• **Required work**
Exclude images and print all the records verbatim.

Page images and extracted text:
▽
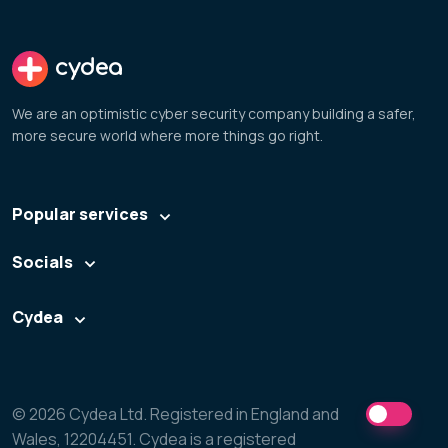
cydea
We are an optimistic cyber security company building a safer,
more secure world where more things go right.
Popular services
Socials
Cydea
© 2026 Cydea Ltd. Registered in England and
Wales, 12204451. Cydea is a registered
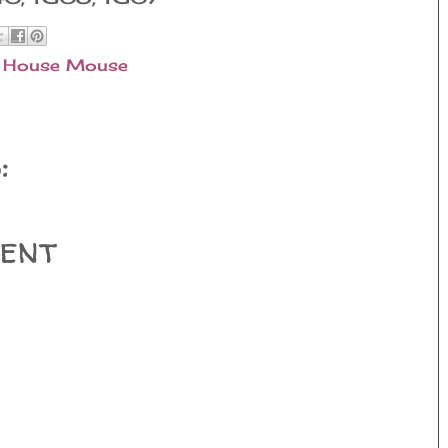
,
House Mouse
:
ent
△
• **Reply**
cydea
We are an optimistic cyber security company building a safer,
more secure world where more things go right.
Popular services
Socials
Cydea
© 2026 Cydea Ltd. Registered in England and
Wales, 12204451. Cydea is a registered
,
House Mouse
:
ent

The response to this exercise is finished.